“Alexa, how do you get blood out of carpet?”
Recently, Smart Homes have become a common craze. As with all new technology crazes, there’s often debate over “good vs. bad”; and with the development of artificial intelligence, there comes a debate over what can be deemed “private”.
Suppose I asked Alexa, or Siri, or Google this question. Should this search be allowed to be shared with investigators if I were accused of a violent crime? Is it a violation of privacy if I innocently sliced my finger while chopping tomatoes and got blood on my carpet on my way to the bathroom to bandage up, and “big brother” stored the data of my clean up dilemma?
Smart home devices are hooked up to the internet and each other, and commonly use systems such as Apple’s Siri, Google Homes, or Amazon’s Alexa. According to the Washington Post, these programs are always listening, but do not record unless the “wake” word is used, in which case, information heard is recorded to a cloud and kept there until manually deleted.

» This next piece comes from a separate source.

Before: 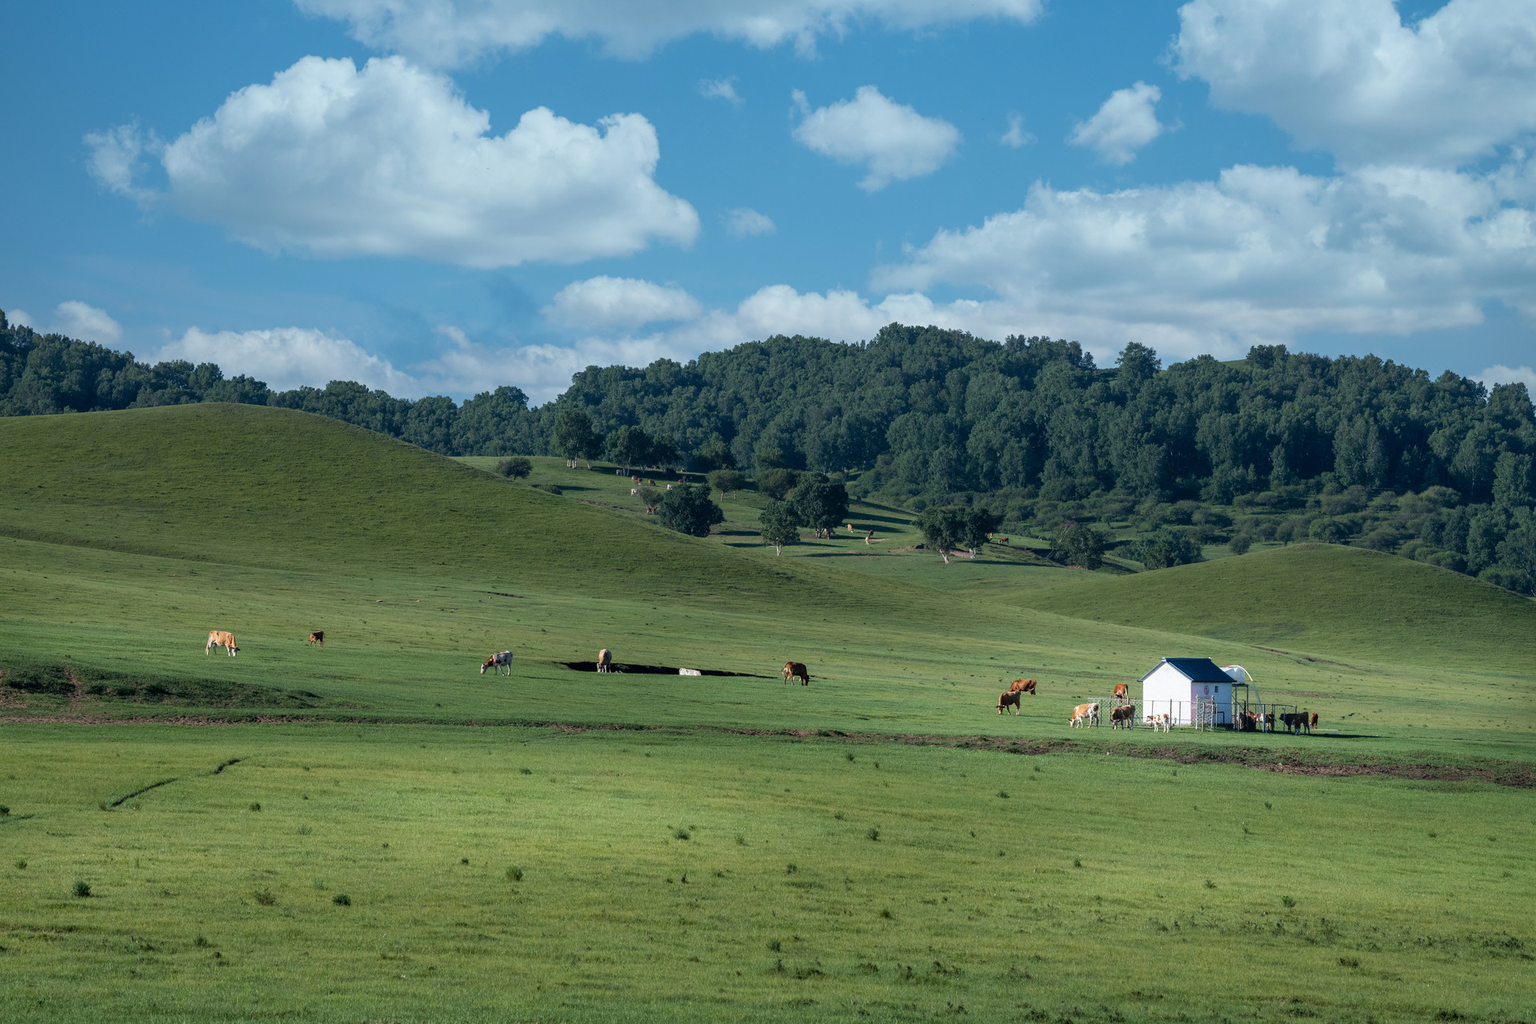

Newsweek cites a couple criminal cases where smart devices as evidence are beginning to creep up- one in which controversy has surrounded confiscation of an Amazon Echo device, and Amazon’s refusal to provide data. While some feel that police investigators are violating rights by accessing these personalized home devices, it seems to me that the invasion of privacy is only an issue if you have something to hide.
As someone who has never committed a crime, and whole heartedly never intends to, I know that the only way I would be involved in any kind of criminal investigation is if I were a victim. In that case, I welcome the eyes and ears that a Smart Home could provide. In fact, imagine you were the victim in the first example of the Newsweek article mentioned above, someone who was found shot dead in their own home. Would you argue the smart device data in your home speaking for you then? If I caused you physical harm, then asked Alexa about blood removal? Would you argue my privacy, or demand that my data be released to investigators?
In the smart homes the Urhous media team recently toured, I saw several ways that the home could potentially record data that would inevitably help investigations if a crime were committed in the home.
- The doorbell initiating video footage of the person at the door. If an intruder were to be disguised as a delivery person, a salesman, etc. if that video footage were recorded in a cloud, the intruder could potentially be identified at a later time, and investigators would not have to rely on eye witness description.
- Alexa commands at “odd” hours. For example, we were introduced to how just saying, “Alexa, turn on good morning” could set a series of things into place- lighting, shades up, radio on, etc. Could these commands at odd hours be used to assist investigators into at least knowing something was out of sorts? Could they alert any surrounding neighbors to something being amiss (such as shades open at a time when they usually aren’t)?
- Cameras being initiated by voice commands if a resident was in danger, and near their Echo or other device.
- Smart security systems recording break-ins.
- Finally, as mentioned above, incriminating someone who was asking for information that correlates with a recent crime.
I admit, after watching too many true-crime shows, I also wonder if smart home data could prove innocence of someone who was being wrongly accused of criminal activity. Say, by recording days and times of commands or questions, proving a home-alone alibi previously impossible to verify.
While I understand certain privacy concerns, as long as warrants are needed to obtain access to smart home data, and as long as the “always listening” devices are truly just devices listening for “wake” words, then be happy that you could own a home that is essentially on your side…
Or, is there something you’re hiding?
Maney, Kevin. “Busted by your Fitbit: How smart devices can solve crimes.” Newsweek. N.p., 23 May 2017. Web. 27 July 2017.
Wang, Amy B. “Can Alexa help solve a murder? Police think so – but Amazon won’t give up her data.” The Washington Post. WP Company, 28 Dec. 2016. Web. 27 July 2017.